The Sale Agreement/ Contract regarding the property you sell or have sold. If you can’t sell your home fast enough, you may need to use a HELOC or a bridge loan. Caution - these loans affect your debt servicing ratios.
Statement of savings or investments you plan to use, which must be less than 90 days old, and list the account holder, account number, type of account, and current balance.
Withdrawal slip from your FHSA, First Home Savings Account
Withdrawal slip from your RRSP through Home Buyer’s Plan
If you are using gifted funds from an immediate family member, confirmation of the deposit accompanied by a signed and dated Gift Letter is required.
If someone is co-signing your mortgage, they must also provide their identification and financial information.
5. Property details for your Mortgage
Final Purchase and Sale Agreement with all Addendums.
The MLS listing estimates your property taxes, utility costs, and condo fees (if you buy a condominium). This data will be used to calculate your gross debt service ratio.
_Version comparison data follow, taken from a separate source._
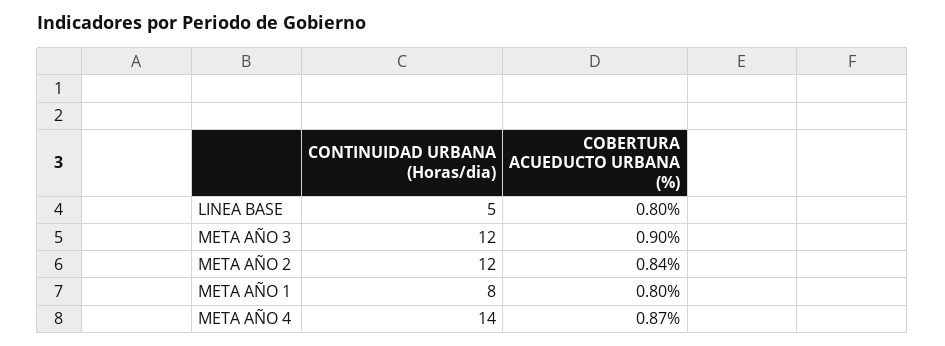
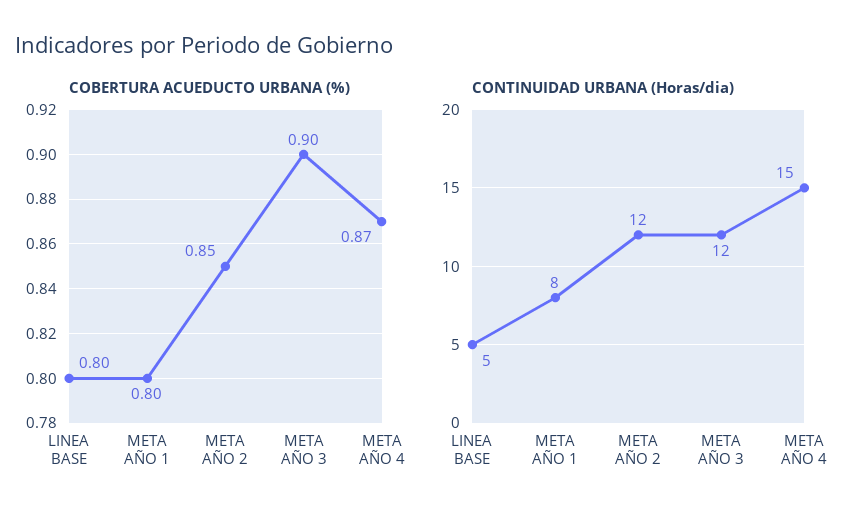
COBERTURA ACUEDUCTO URBANA (%), META AÑO 2: 0.84 -> 0.85
CONTINUIDAD URBANA (Horas/dia), META AÑO 4: 14 -> 15

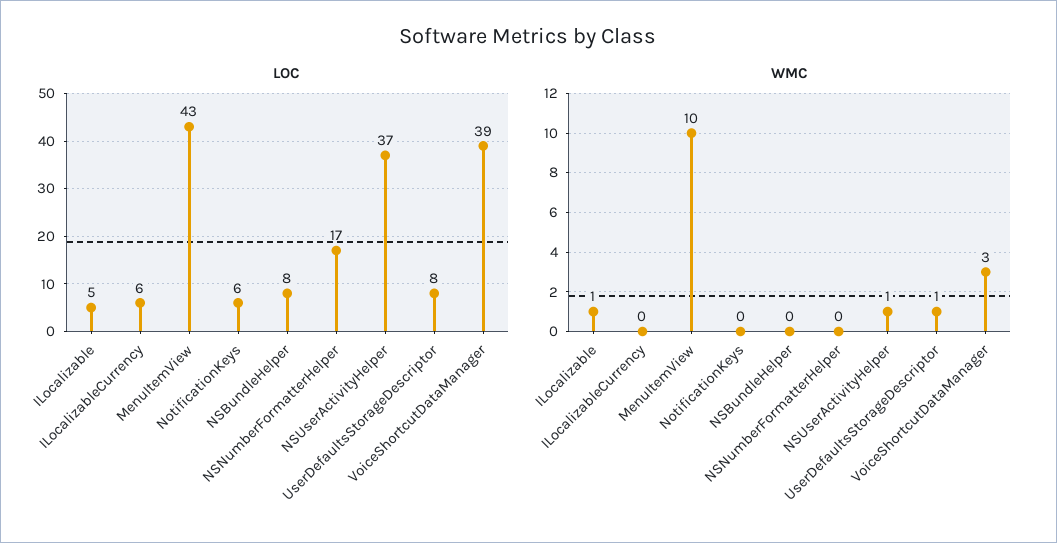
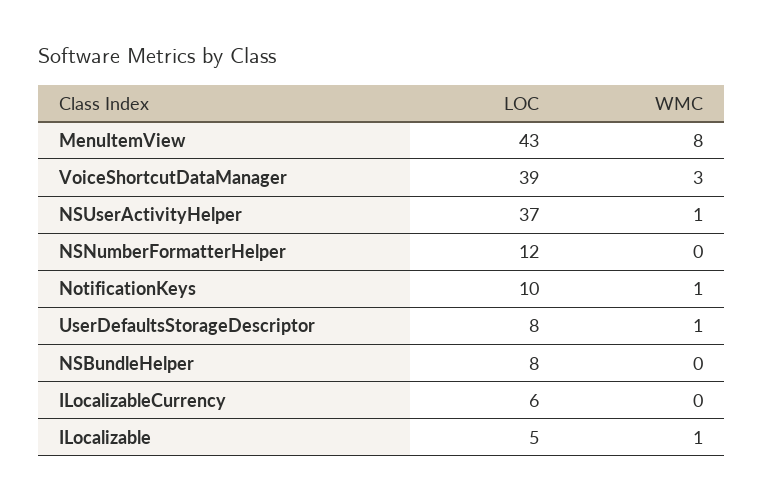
LOC, NotificationKeys: 6 -> 10
LOC, NSNumberFormatterHelper: 17 -> 12
WMC, MenuItemView: 10 -> 8
WMC, NotificationKeys: 0 -> 1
The Property Disclosure Statement is the legal description of the home.
Homeowners insurance policy.
Lenders' title insurance to protect your lender if someone else has a claim on your property.
Gain confidence: Book a Life Together Boot Camp or Coaching by the Hour session
with Fenske Financial Coaching to implement strategies to reduce debt for this transition.
Right Brain: Ask Your Questions & Be Confident
YOU CAN ASK ABOUT:
Your Frequency of Payments
Depending on how often you make payments toward paying down your mortgage, you could pay less in your lifetime. With more frequent payments, you’ll save money on interest while working toward paying off your mortgage at an increased rate. Another way to look at this is that throughout the mortgage, you will pay more annually to your lender if you only make monthly payments compared to biweekly.
That extra payment can reduce the amortization period by a few years.
For example, if your monthly payment is $1,295 and you opt for an accelerated biweekly payment plan, you will pay $647.50
Most institutions offer biweekly, monthly, semi-monthly, bi-weekly, weekly, accelerated bi-weekly, and accelerated weekly.
Caution: Bi-weekly payments can impact your ability to pay down other debts or live life.
On the other hand, if you want or need the lowest payment, you can choose a more extended amortization period. NEW!! The federal government is expanding eligibility for 30-year amortizations for insured mortgages to all first-time homebuyers and all purchasers of new builds and increasing the $1 million price cap for insured mortgages to $1.5 million, effective December 15, 2024. Read more: https://www.canada.ca/en/department-finance
Your Interest Rate:
Depending on the length of your mortgage, 15, 20, or 25 amortization period, what is the difference in interest rates, i.e., 1, 3, and 5 years?
Your Cost of Borrowing:
Ask the lender to show the difference in the amount of interest you will pay over the life of your mortgage at different payment frequencies.
Example: Choosing accelerated bi-weekly payments instead of monthly payments on a $350,000 mortgage would save you more than $43,000 in interest costs and cut more than 3.5 years off the life of your mortgage.
You can save interest (the cost of borrowing) by increasing your payment frequency.
OR you can plan to follow through with one of the pre-payment options below.
How can you pay down your mortgage faster?
You can pay down your mortgage faster if you have a lump sum or increased cash flow. Each institution has slightly different Pre-payment Options (ask, don’t assume):
You can make a Lump Sum Payment of 10%—20% once a year, which goes directly toward reducing your principal.
The Double-Up Option means you can prepay an amount between $100 and the equivalent of the principal and interest portion of your regular monthly mortgage payment on any or every payment date.
You can make principal prepayments of any amount you wish on your mortgage principal at renewal time.
Tip: Know your mortgage stuff. Check your bank’s website for terminology. Save the list or print it.
Decide how much you want your payment to be.
Build your home equity faster. Save money on your mortgage!